Insta/nofilter: unverdaute, betrunkene, nachtwache Kultureindrücke. Rausgeschossen als gäb’s kein Morgen (dabei gibt es natürlich immer eins).
Reich. Wilhelm mit Vornamen. Ein Ausflug in eine der seltsameren wissenschaftshistorischen Epochen, als die Psychoanalyse sich noch als die bessere (soll man sagen: humanere?) Naturwissenschaft verstand. Reich fabulierte sich eine eigene Welttheorie zusammen, die auf der Befreiung der Sexualität und auf einer von niemand ausser ihm – auch Einstein hat’s versucht – dingfest zu machenden «primordialen» Lebensenergie namens Orgon basierte (die sich, glaubte er, zum Beispiel im Blau erregter Frösche manifestiere). Und er baute Orgonakkumulatoren, energetisch verspiegelte Kisten, die in rudimentärer Form nun auch in der Stadtgalerie stehen, von Ivan Mitrovic rekonstruiert. Man kann sie ausprobieren, der Veranstalter übernimmt mutmasslich keine Haftung in Sachen Risiken und Nebenwirkungen.
Die Assoziation mit dem seit Reichs aktiven Jahren ja nur immer weiter galoppierenden Kapitalismus ist natürlich ein wenig geschenkt, wie ja auch die schönen Taschen, in denen man neu erworbenes Luxuszeugs heimträgt. Dass sie nun als sehr dekorative Installation an den Wänden der Stadtgalerie hängen, ist zwar hübsch anzusehen, aber wirklich erhellend ist es nicht. Es mochte an der Tagesform liegen, aber man wusste am Ende nicht so recht, worum sich das alles dreht. Dem Künstler wird es weiter nichts ausmachen, dachte man.
Also weiter in die Dampfzentrale. Da geht es dieses Wochenende nämlich auch um Kuben, in denen Energien gesammelt werden können, bestenfalls. White Cube heisst ein Minifestival, das Musik und Raum auf unvermutete Weise in Verbindung bringt.

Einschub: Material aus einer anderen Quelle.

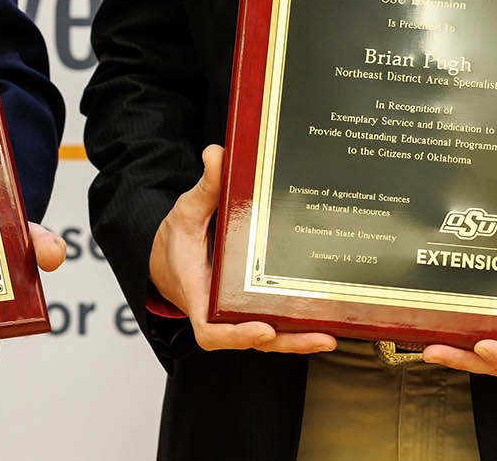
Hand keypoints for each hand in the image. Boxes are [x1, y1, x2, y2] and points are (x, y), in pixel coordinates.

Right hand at [150, 146, 333, 354]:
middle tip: (321, 336)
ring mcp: (237, 315)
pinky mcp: (250, 310)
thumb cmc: (175, 239)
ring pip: (268, 338)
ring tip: (330, 335)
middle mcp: (219, 312)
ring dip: (298, 340)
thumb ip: (205, 187)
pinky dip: (295, 330)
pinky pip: (273, 326)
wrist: (166, 258)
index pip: (212, 331)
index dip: (237, 335)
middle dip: (288, 342)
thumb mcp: (186, 211)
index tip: (264, 328)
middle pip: (253, 340)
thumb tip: (217, 153)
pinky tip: (325, 324)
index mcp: (198, 294)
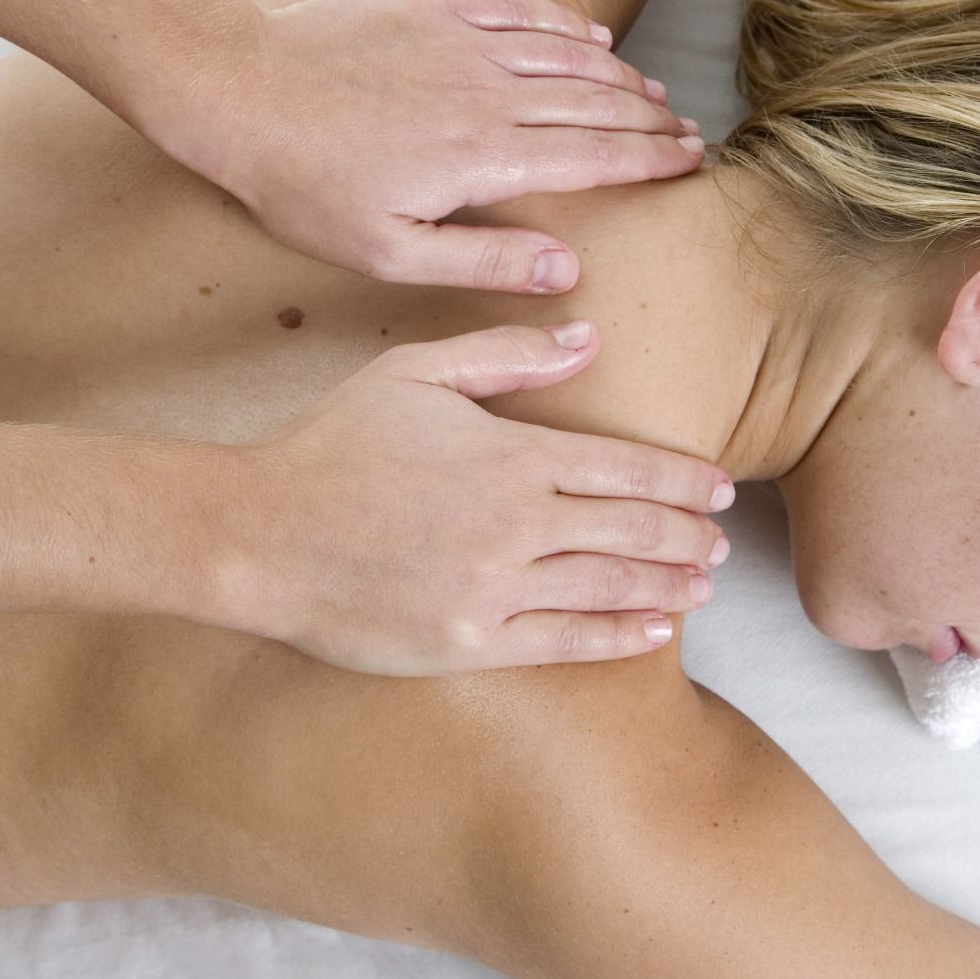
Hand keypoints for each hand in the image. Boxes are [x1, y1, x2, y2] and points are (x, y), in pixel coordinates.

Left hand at [150, 0, 703, 292]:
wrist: (241, 91)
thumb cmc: (306, 185)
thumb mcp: (390, 254)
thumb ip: (483, 260)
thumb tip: (564, 269)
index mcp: (487, 158)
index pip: (594, 158)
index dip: (649, 161)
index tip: (688, 162)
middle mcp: (490, 95)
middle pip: (594, 106)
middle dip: (649, 122)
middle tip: (687, 132)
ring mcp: (465, 45)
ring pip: (567, 60)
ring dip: (618, 80)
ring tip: (653, 96)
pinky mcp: (437, 11)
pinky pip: (521, 16)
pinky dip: (566, 29)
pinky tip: (592, 40)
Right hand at [206, 323, 732, 675]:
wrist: (256, 534)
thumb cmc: (332, 445)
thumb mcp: (414, 373)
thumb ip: (506, 354)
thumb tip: (588, 336)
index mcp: (511, 455)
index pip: (627, 467)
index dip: (684, 480)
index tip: (721, 487)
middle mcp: (516, 524)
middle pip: (632, 530)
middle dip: (689, 535)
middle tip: (723, 541)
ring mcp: (495, 588)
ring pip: (609, 586)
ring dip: (669, 584)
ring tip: (706, 584)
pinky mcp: (469, 642)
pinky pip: (565, 641)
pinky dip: (618, 635)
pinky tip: (656, 630)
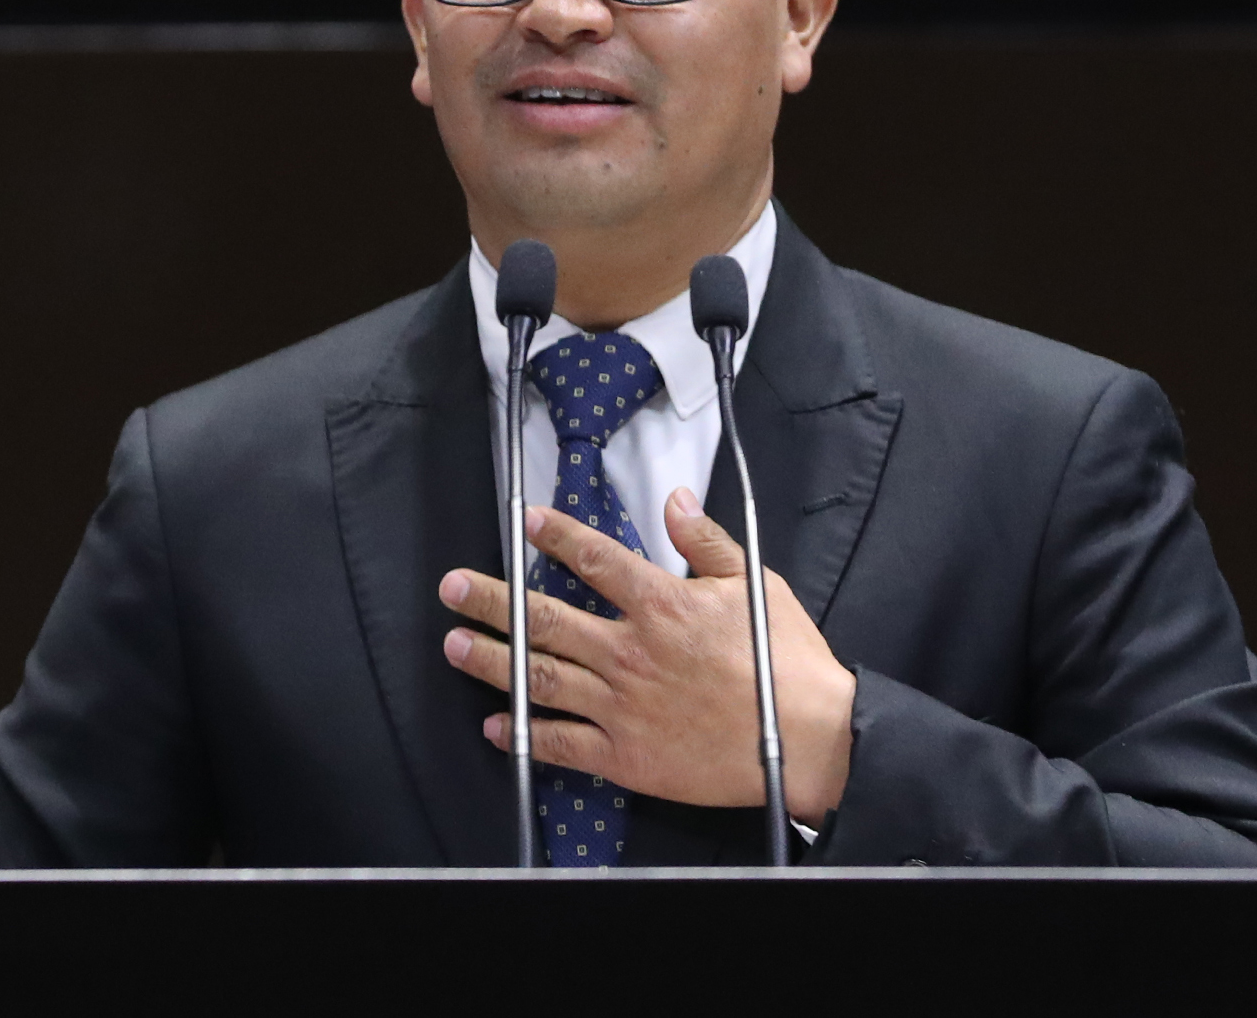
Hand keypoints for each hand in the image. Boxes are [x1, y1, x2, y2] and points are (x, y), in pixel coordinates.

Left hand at [438, 487, 855, 824]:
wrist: (804, 739)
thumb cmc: (785, 663)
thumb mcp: (752, 584)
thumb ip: (706, 541)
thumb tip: (675, 499)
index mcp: (662, 605)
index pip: (595, 559)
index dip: (556, 536)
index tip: (526, 522)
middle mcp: (630, 652)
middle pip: (545, 619)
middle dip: (491, 600)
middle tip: (452, 587)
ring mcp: (622, 707)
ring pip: (540, 678)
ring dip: (491, 659)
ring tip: (454, 644)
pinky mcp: (625, 756)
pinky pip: (561, 743)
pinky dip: (523, 734)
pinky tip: (495, 725)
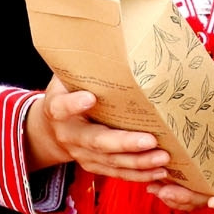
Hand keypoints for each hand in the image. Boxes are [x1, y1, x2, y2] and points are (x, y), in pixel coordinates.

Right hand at [24, 77, 171, 181]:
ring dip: (138, 162)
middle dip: (124, 143)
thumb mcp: (65, 78)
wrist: (50, 130)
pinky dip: (139, 175)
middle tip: (150, 140)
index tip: (89, 97)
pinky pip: (118, 173)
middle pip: (96, 142)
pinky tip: (160, 171)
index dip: (73, 104)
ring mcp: (82, 155)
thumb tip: (107, 38)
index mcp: (57, 109)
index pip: (61, 107)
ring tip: (162, 158)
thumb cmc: (66, 94)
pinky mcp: (95, 166)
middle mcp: (70, 136)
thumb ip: (81, 66)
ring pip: (111, 162)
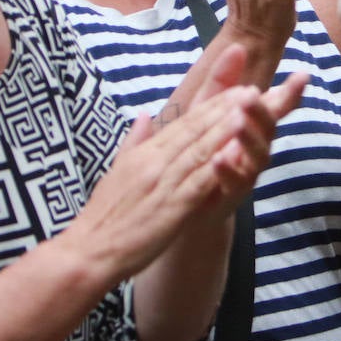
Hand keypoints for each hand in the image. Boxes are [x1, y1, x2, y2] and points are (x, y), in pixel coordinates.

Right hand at [69, 46, 305, 276]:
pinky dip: (217, 166)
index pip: (184, 122)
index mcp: (146, 153)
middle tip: (251, 89)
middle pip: (195, 130)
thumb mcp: (117, 169)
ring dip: (225, 129)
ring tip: (248, 109)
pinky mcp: (171, 209)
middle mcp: (155, 162)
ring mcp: (163, 184)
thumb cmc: (104, 215)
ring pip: (199, 150)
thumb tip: (146, 114)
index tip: (235, 89)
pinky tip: (235, 153)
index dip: (212, 105)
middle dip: (225, 108)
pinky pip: (198, 184)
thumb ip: (135, 140)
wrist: (89, 251)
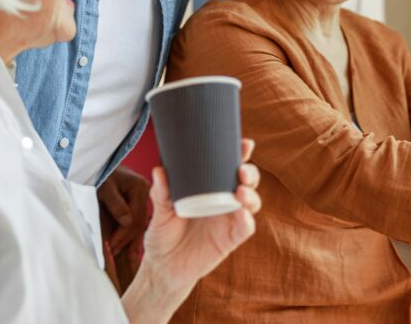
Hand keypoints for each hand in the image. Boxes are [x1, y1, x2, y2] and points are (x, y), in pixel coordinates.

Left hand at [98, 165, 150, 255]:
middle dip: (125, 240)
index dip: (122, 234)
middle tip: (112, 253)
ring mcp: (143, 199)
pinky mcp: (137, 204)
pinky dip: (132, 236)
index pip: (134, 217)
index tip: (111, 246)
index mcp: (140, 187)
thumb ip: (115, 204)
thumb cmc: (98, 174)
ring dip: (129, 242)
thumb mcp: (104, 187)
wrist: (95, 166)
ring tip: (121, 255)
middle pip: (138, 223)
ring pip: (139, 225)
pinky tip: (131, 251)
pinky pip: (137, 223)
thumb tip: (126, 222)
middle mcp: (145, 193)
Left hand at [140, 139, 260, 293]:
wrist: (163, 267)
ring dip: (251, 195)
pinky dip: (246, 220)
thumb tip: (159, 170)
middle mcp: (223, 201)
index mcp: (209, 188)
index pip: (227, 167)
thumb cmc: (163, 234)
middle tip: (241, 170)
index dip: (239, 154)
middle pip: (246, 182)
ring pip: (251, 203)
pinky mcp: (229, 239)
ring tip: (241, 191)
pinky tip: (241, 213)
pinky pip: (245, 228)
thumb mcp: (160, 210)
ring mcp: (228, 220)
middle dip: (250, 172)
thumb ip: (160, 192)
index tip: (244, 144)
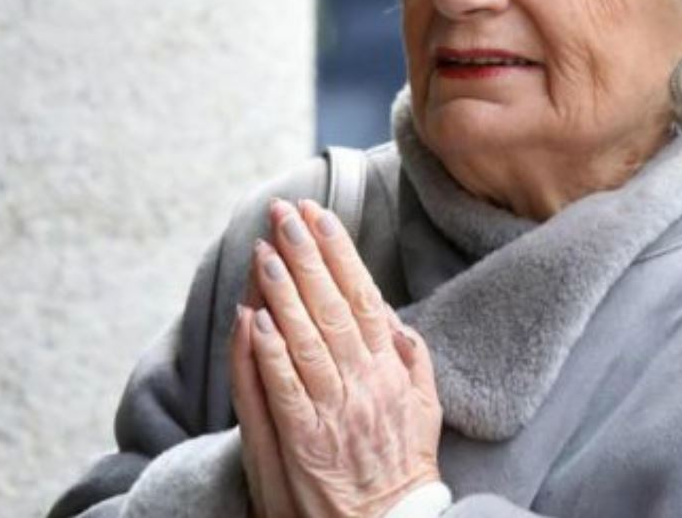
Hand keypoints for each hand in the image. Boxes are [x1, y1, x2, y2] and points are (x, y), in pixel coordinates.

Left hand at [231, 199, 442, 517]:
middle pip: (332, 306)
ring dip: (284, 291)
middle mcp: (365, 382)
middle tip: (284, 212)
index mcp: (392, 369)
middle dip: (306, 254)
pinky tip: (256, 318)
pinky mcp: (306, 439)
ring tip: (264, 249)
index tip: (319, 214)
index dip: (340, 252)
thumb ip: (413, 364)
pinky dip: (270, 351)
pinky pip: (286, 387)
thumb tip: (397, 321)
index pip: (363, 296)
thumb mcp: (425, 412)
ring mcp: (335, 409)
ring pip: (307, 338)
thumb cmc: (404, 470)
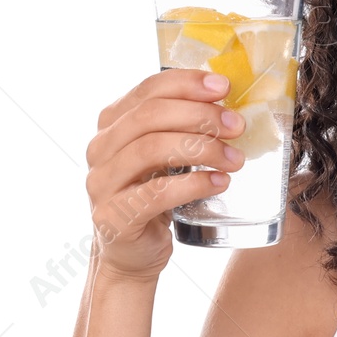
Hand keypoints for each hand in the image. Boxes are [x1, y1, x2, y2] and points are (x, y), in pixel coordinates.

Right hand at [84, 69, 245, 280]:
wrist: (130, 254)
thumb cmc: (153, 196)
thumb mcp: (164, 156)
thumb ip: (182, 129)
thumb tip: (228, 105)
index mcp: (112, 124)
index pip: (147, 90)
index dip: (186, 83)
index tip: (224, 87)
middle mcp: (100, 148)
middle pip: (150, 116)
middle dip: (200, 115)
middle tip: (237, 126)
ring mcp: (102, 182)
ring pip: (152, 149)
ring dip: (202, 149)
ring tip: (234, 160)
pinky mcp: (113, 216)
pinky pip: (157, 192)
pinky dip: (194, 184)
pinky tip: (219, 183)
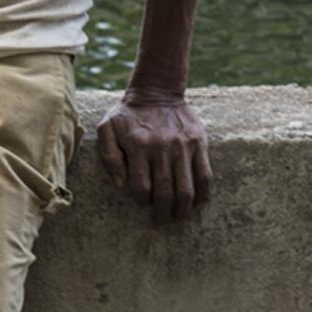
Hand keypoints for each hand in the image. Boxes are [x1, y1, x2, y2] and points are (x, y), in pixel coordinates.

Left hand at [97, 93, 211, 227]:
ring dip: (183, 209)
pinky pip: (205, 174)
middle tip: (161, 221)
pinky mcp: (199, 143)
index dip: (142, 201)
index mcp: (138, 147)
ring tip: (179, 217)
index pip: (141, 186)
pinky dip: (203, 193)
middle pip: (165, 192)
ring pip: (186, 188)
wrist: (157, 90)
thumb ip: (109, 157)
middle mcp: (162, 148)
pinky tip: (198, 203)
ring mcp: (183, 147)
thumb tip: (120, 184)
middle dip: (163, 213)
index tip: (143, 203)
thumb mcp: (107, 128)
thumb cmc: (128, 114)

Das nur durch den Hintereingang zugängliche Kesselhaus war zwar nicht ganz weiss getüncht, aber als Akkumulator funktionierte es trotzdem bestens, zum Auftakt mit Till Hilbrecht und Florian Bürki und ihren Colliding (Sound)Fields. Ein dunkles, schwer in den Bässen hängendes Set, das sich am Schluss zu lauter Licht auflöste. Reiche Beute.
Morgen weiter im Programm: Phill Niblock, der leider grad einen Herzschrittmacher verpasst bekommen hat in Berlin und deshalb nicht nach Bern kommt, auf Anraten seiner Ärzte. Sein Set inklusive Projektionen wird Freitag abend trotzdem zu erleben sein. Es heisst, das sei ein Erlebnis, so oder so. Und am Sonntag den Abschluss der vierteiligen gemeinsam von Schlachthaus und Dampfzentrale ausgerichteten Gesprächsreihe zu Frauen im Theater – und die Frage nach «genderfreien Zonen: Gibt es ein Entkommen aus zweigeschlechtlichen Zuschreibungen?»